MAIS DIVERSIDADE – Desde 2006, a UnB adota processo seletivo exclusivo para ingresso de estudantes indígenas, com a oferta de vagas suplementares em cursos de graduação. Realizada por meio de acordo de cooperação técnica com a Fundação Nacional do Índio (Funai), a iniciativa é pioneira entre universidades federais de todo o Brasil.

Na avaliação de Cláudia Renault, a aproximação entre universidade e comunidades indígenas é fundamental para promover a democratização no acesso ao ensino superior e a integração entre os diferentes saberes, sejam acadêmicos ou tradicionais. “A Universidade tem o papel de promover esse diálogo de saberes. A inclusão dos indígenas no ambiente acadêmico irá proporcionar o retorno dessas pessoas para suas comunidades ou instituições para defender os seus direitos e a garantir sua cidadania e autonomia”, afirma.

O coordenador substituto da Diretoria de Acompanhamento e Integração Acadêmica (Daia/DEG), Clayton Mendes, acredita que a consolidação do processo seletivo impulsiona a transformação da instituição em um espaço mais diverso. “Iniciativas como essa fazem com que a Universidade seja múltipla, plural e tenha grupos de origens diferentes interagindo. Os indígenas têm suas vivências, experiências e visão de mundo. É uma troca bastante rica e a UnB ganha muito com isso.”

A visão é partilhada pelo egresso dos cursos de Antropologia e de Sociologia, Jósimo Constant Kãdeyruya. Apesar das adversidades encontradas ao longo de sua trajetória acadêmica, o jovem, descendente da etnia Puyanawa, do Acre, não deixou de lutar para garantir que o espaço acadêmico pudesse ser usufruído por outros indígenas.

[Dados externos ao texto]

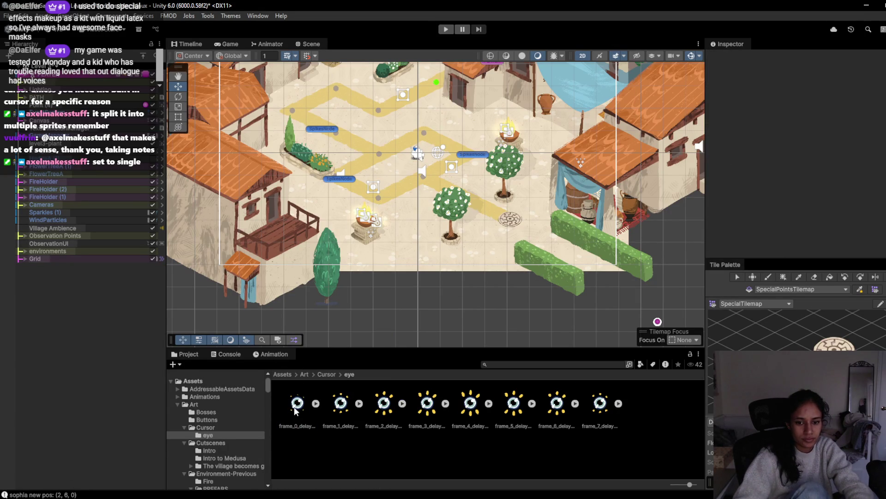
Check the eye frames' import settings: Sprite (2D and UI), Sprite Mode Multiple.
click(297, 406)
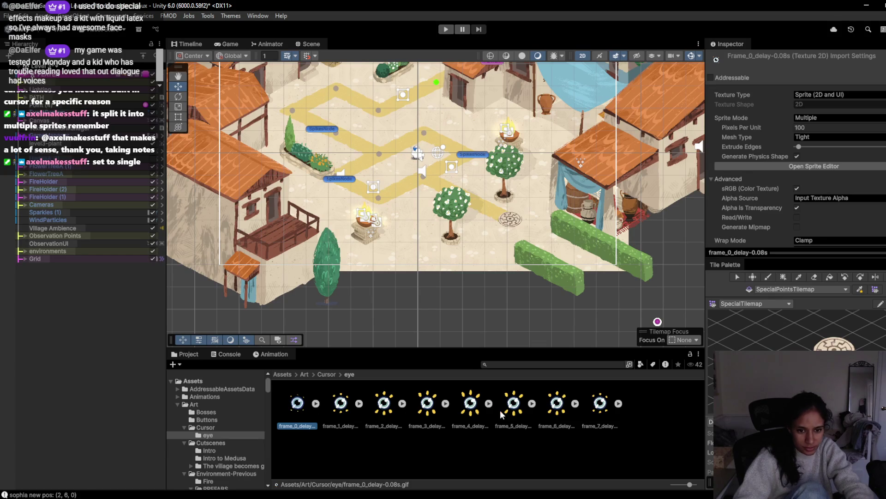
shift+click(585, 414)
click(601, 421)
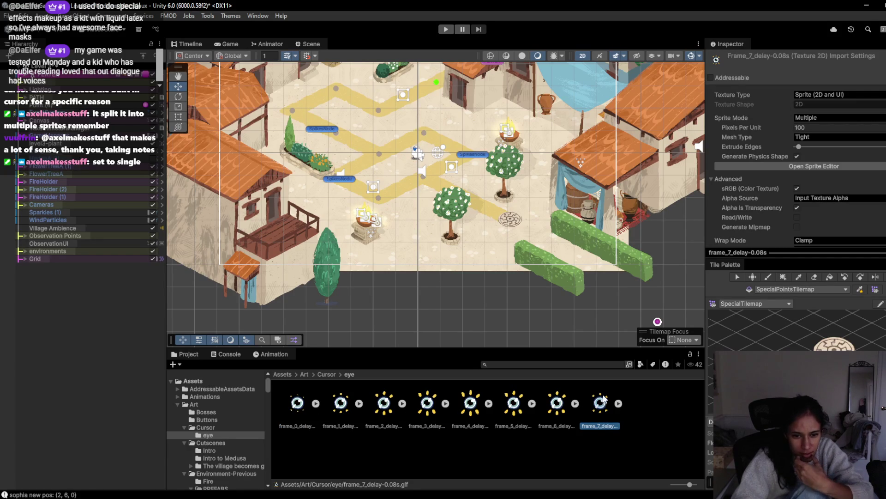
click(550, 420)
click(288, 413)
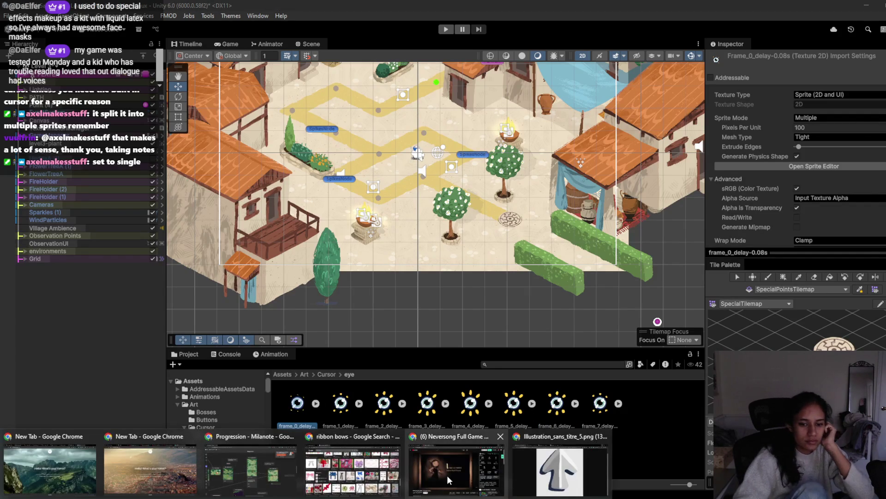
click(515, 457)
click(174, 12)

Jósimo Constant, primeiro indígena formado em Antropologia na UnB, ao lado da reitora Márcia Abrahão. Foto: Beto Monteiro/Secom UnB

 

Atualmente doutorando no Museu Nacional do Rio de Janeiro, Jósimo reconhece a conquista alcançada pelos indígenas e o potencial da presença das comunidades no ensino superior.

“Realmente é um vestibular que abre oportunidade para os estudantes indígenas cursarem nível superior e, futuramente, darem um retorno para a sua comunidade. Porque é isso que queremos: retornar para as nossas aldeias para trabalhar”, destaca. Jósimo também tem se dedicado à elaboração de um livro sobre as histórias e cultura de seu povo.

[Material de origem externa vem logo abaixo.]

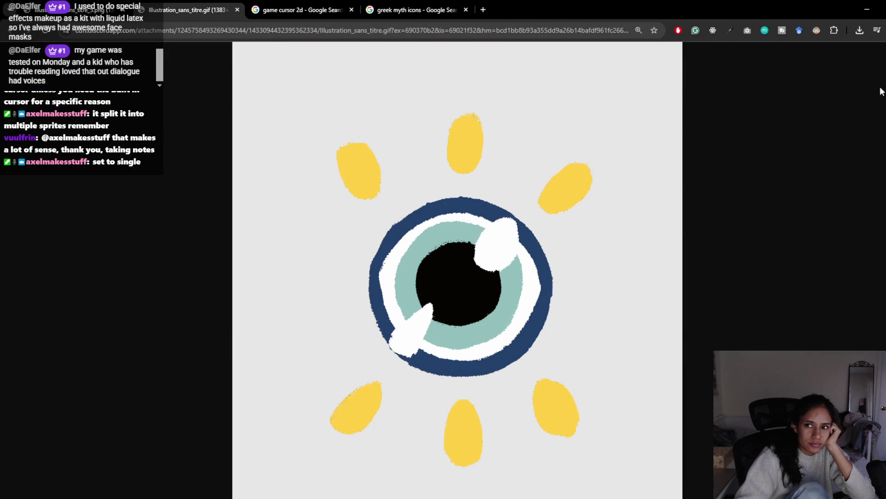
key(alt+Tab)
shift+click(600, 411)
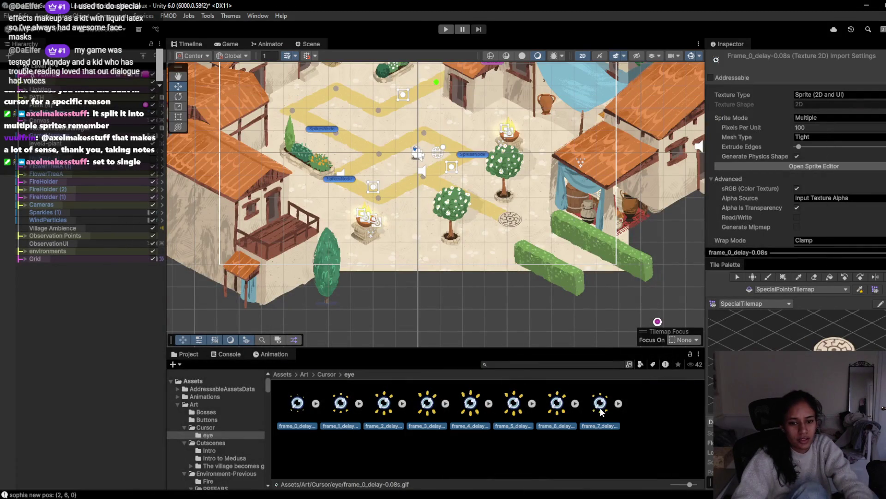
Switch the eight eye frames to Single sprite mode and apply the import settings.
mouse_move(600, 411)
mouse_down()
mouse_move(392, 365)
mouse_move(391, 254)
mouse_move(410, 254)
mouse_up()
click(515, 317)
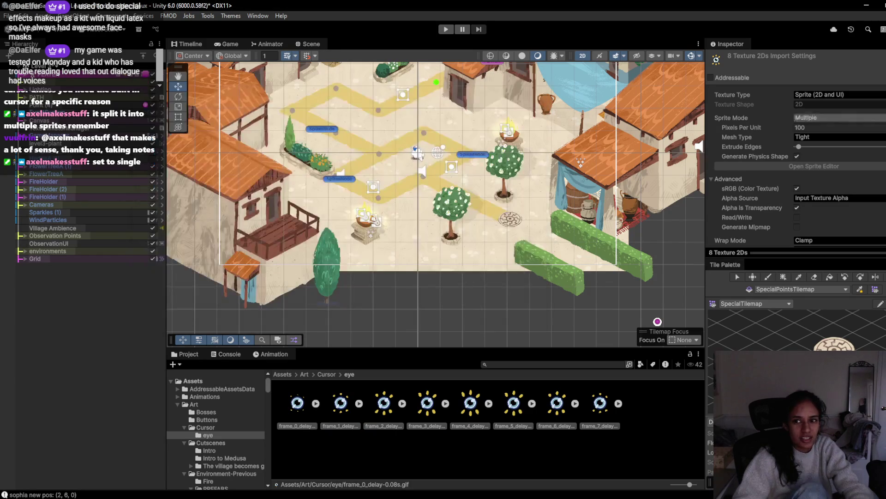
click(841, 119)
click(832, 124)
scroll(845, 198, down, 5)
scroll(844, 199, down, 3)
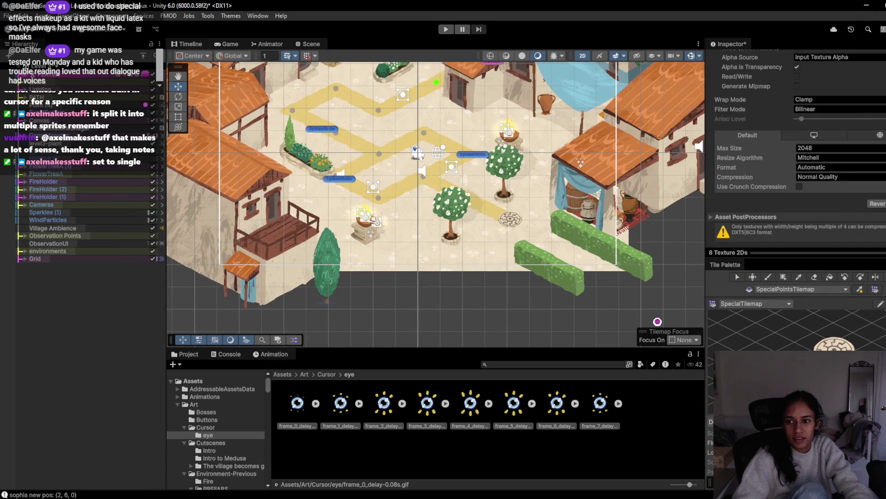
click(884, 204)
Drag the eye frames into the Scene and save the new animation as eyeCursorAnim.
mouse_move(297, 403)
mouse_down()
mouse_move(389, 289)
mouse_move(422, 263)
mouse_up()
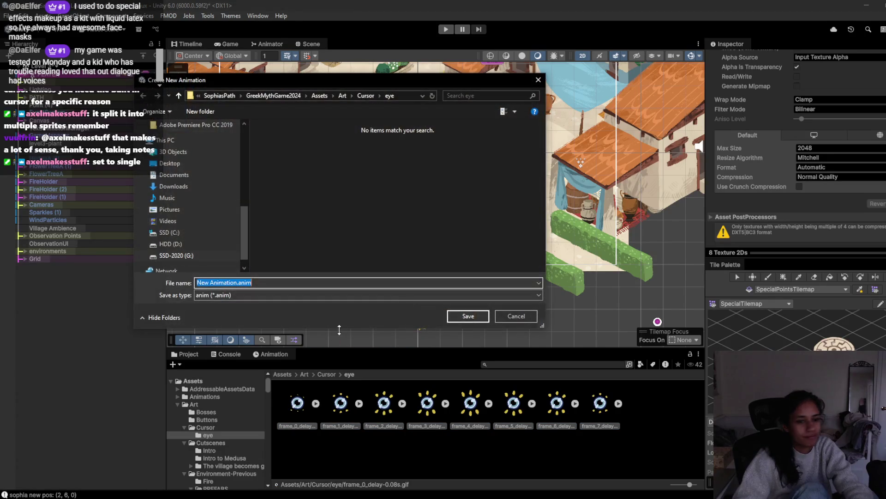
text(eyeCursorAnim)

ACOLHER PARA SOMAR – Diferenças linguísticas, pedagógicas e culturais e limitações socioeconômicas. Embora a chegada à universidade traga aos indígenas alguns desafios de adaptação, tais entraves são minimizados com acolhimento afetuoso para que a passagem pela instituição seja a mais proveitosa possível.

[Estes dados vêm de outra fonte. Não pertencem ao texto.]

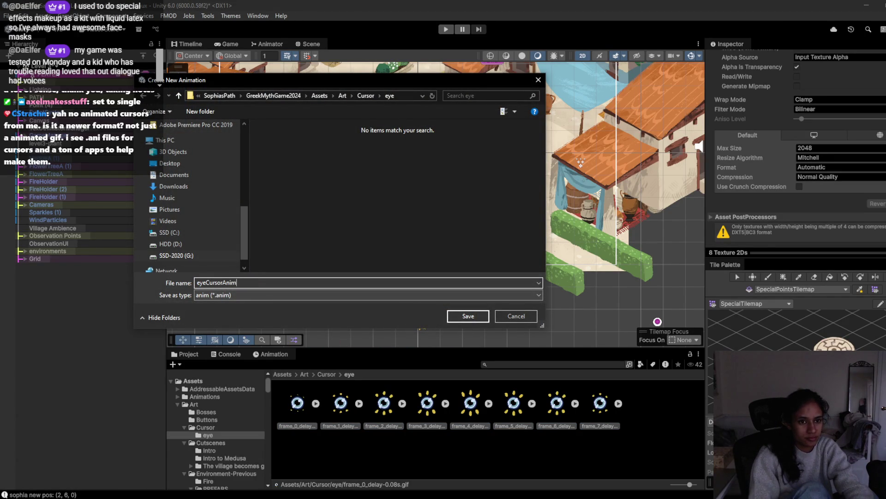
key(Return)
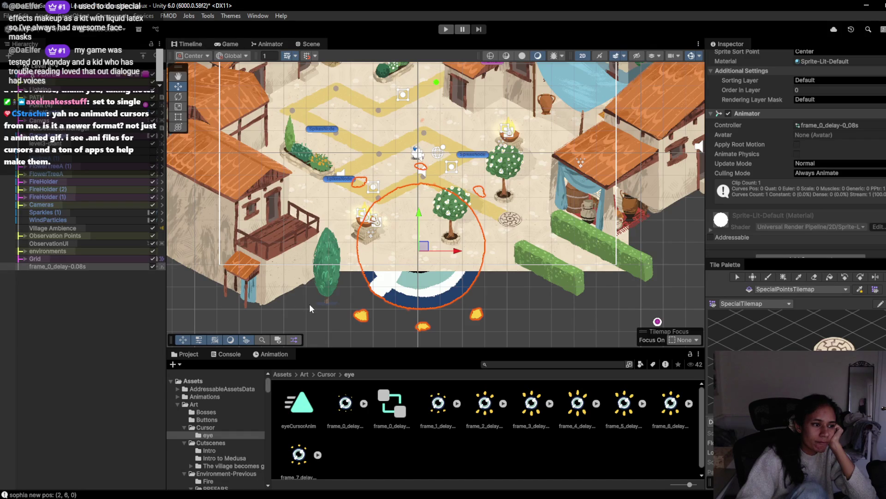
Frame the eye sprite in the Scene view and raise its Order in Layer to 3.
drag(293, 298, 237, 255)
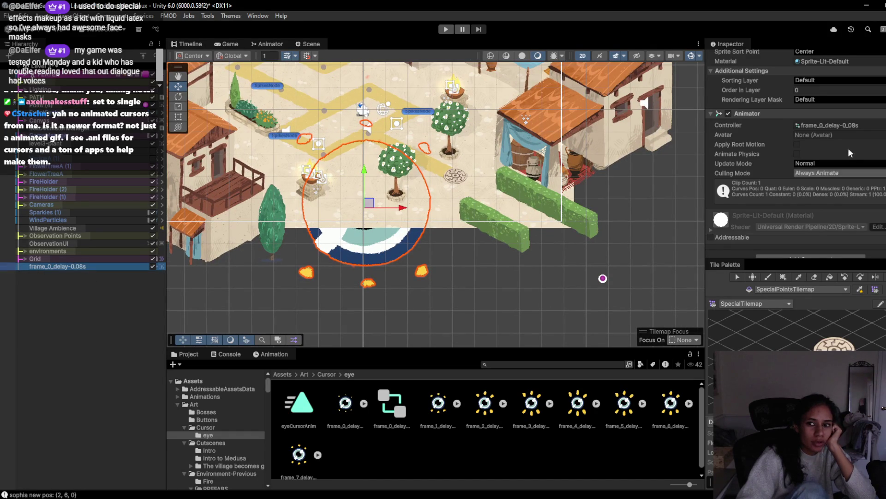
scroll(801, 193, down, 1)
scroll(802, 191, up, 3)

Desde a aprovação, os estudantes são acompanhados por diversas instâncias da Universidade. Uma das primeiras etapas da recepção é o contato com as próprias unidades acadêmicas. “Quando os alunos fazem o registro e se matriculam, conversamos com os coordenadores de curso para avisá-los sobre a entrada do estudante indígena e informamos que ele necessitará de acompanhamento para cursar as disciplinas”, menciona Cláudia Renault.

Para se estabelecerem em seus primeiros passos na instituição, assim que realizam o registro acadêmico, os calouros passam a contar com a isenção na taxa de alimentação no Restaurante Universitário (RU). Inicialmente, o benefício é concedido até que a avaliação socioeconômica seja concluída. Após a análise, caso seja detectada real necessidade, os estudantes são incluídos no Programa de Assistência Estudantil e têm garantida a bolsa alimentação até a conclusão do período regulamentar do curso.

A Coordenação Indígena (Coquei) também conta com estrutura para amparar os novos estudantes. “Temos assistente social, psicólogo e auxiliar administrativo que acompanham os estudantes em suas dificuldades, sejam sociais, culturais ou econômicas. Em eventual necessidade, esses profissionais requisitam o auxílio socioeconômico a eles”, explica a coordenadora da unidade.

MAIS ESTRATÉGIAS – Outras iniciativas têm favorecido o desenvolvimento acadêmico, a integração social e a permanência de indígenas na Universidade. Tutores do projeto Raízes, encabeçado por DEG, DAC e Assessoria de Assuntos Internacionais (INT), são responsáveis por proporcionar acolhimento de qualidade a esses estudantes e aos alunos estrangeiros refugiados e selecionados pelo Programa de Estudantes-Convênio de Graduação (PEC-G).

Além de apresentarem as estruturas e serviços da Universidade aos novatos, os tutores oferecem apoio em disciplinas cursadas, colaboram na concepção de estratégias para melhorar o desempenho acadêmico, intermediam o diálogo com professores, coordenadores e colegas e se dispõem a assisti-los em outras questões da vida acadêmica.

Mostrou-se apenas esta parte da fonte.